Tricuspid valve regurgitation occurs when blood abnormally flows backwards from the right ventricle into the right atrium through a diseased tricuspid valve. Tricuspid regurgitation can be organic from actual valve or leaflet damage, or functional from tricuspid annular dilation. Even in the setting of severe tricuspid regurgitation, right heart failure may not develop. Historically, tricuspid valve excision was performed to remove bacterial vegetations. This results essentially in “wide-open” tricuspid regurgitation and most patients did clinically well.
Functional tricuspid regurgitation is the most common etiology. This occurs due to any cause of pulmonary hypertension which in turn results in increased right ventricular pressure dilating the tricuspid valve annulus.
Rare causes include pacemaker lead leaflet damage, damage from heart biopsies (heart transplant patients), carcinoid valve disease, tricuspid valve prolapse, rheumatic tricuspid valve disease, endocarditis, connective tissues diseases or radiation therapy.
The symptoms of tricuspid regurgitation include those of right heart failure. Dyspnea on exertion is from reduced right ventricular cardiac output. Peripheral edema and right upper quadrant pain from hepatic congestion can occur.
The murmur of tricuspid regurgitation is similar to that of mitral regurgitation. It is a high pitched, holosystolic murmur however it is best heard at the left lower sternal border and it radiates to the right lower sternal border. The intensity significantly increases with inspiration due to increased venous return helping to distinguish it from mitral regurgitation. This inspiratory enhancement of the tricuspid regurgitation murmur is called "Carvallo's sign".

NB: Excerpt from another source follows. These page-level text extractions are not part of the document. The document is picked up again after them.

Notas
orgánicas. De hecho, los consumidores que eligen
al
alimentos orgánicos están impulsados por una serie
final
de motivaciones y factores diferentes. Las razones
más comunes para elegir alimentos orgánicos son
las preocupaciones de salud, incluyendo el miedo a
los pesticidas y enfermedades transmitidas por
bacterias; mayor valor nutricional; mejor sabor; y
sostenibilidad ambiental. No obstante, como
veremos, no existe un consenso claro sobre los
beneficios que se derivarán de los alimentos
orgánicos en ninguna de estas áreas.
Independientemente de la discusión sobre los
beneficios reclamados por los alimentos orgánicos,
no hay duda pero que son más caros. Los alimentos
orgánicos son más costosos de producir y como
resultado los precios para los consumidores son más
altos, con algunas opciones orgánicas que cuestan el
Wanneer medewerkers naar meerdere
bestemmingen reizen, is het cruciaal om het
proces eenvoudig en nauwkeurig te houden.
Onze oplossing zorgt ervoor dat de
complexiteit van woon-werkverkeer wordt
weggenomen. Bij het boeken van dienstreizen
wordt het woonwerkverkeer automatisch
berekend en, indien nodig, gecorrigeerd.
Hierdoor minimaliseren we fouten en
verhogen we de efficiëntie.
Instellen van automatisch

Systolic hepatic pulsations may be felt in the right upper quadrant due to hepatic congestion. Peripheral pitting edema is frequently present. Large jugular V waves (Lancisi's sign) are seen during systole and represent the regurgitant volume. See the large jugular V waves in the video below in a patient with severe tricuspid regurgitation:
The diagnosis is predominantly made on physical examination and echocardiography. The subjective size of the regurgitant jet is the main determinant on grading the TR as mild, moderate or severe.

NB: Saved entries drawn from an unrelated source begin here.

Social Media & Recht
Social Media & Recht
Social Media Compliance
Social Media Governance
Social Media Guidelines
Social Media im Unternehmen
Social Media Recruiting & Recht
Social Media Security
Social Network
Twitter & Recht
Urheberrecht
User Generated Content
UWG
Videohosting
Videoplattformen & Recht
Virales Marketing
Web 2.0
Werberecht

No specific medical therapy exists for tricuspid regurgitation. Diuretics to maintain a normal volume status can help to relieve dyspnea. Digoxin can increase right ventricular contractility, however has not been extensively researched for this indication.
Surgical repair or replacement is rarely required. The ACC/AHA Guidelines give the following indications to surgically repair the tricuspid valve:
Repair of the tricuspid valve in severe tricuspid regurgitation when mitral valve surgery is planned (class I, level of evidence B).
Tricuspid valve replacement or annuloplasty ring is reasonable to severe primary tricuspid regurgitation when right heart failure symptoms are present (class IIa, level of evidence C).
Tricuspid valve replacement is reasonable for severe tricuspid regurgitation due to organic valve disease that is not amenable to annuloplasty ring (class IIa, level of evidence C).
Tricuspid annuloplasty ring may be considered for moderate tricuspid regurgitation in patients undergoing mitral valve surgery when there is pulmonary hypertension or tricuspid annular dilatation (class IIb, level of evidence C).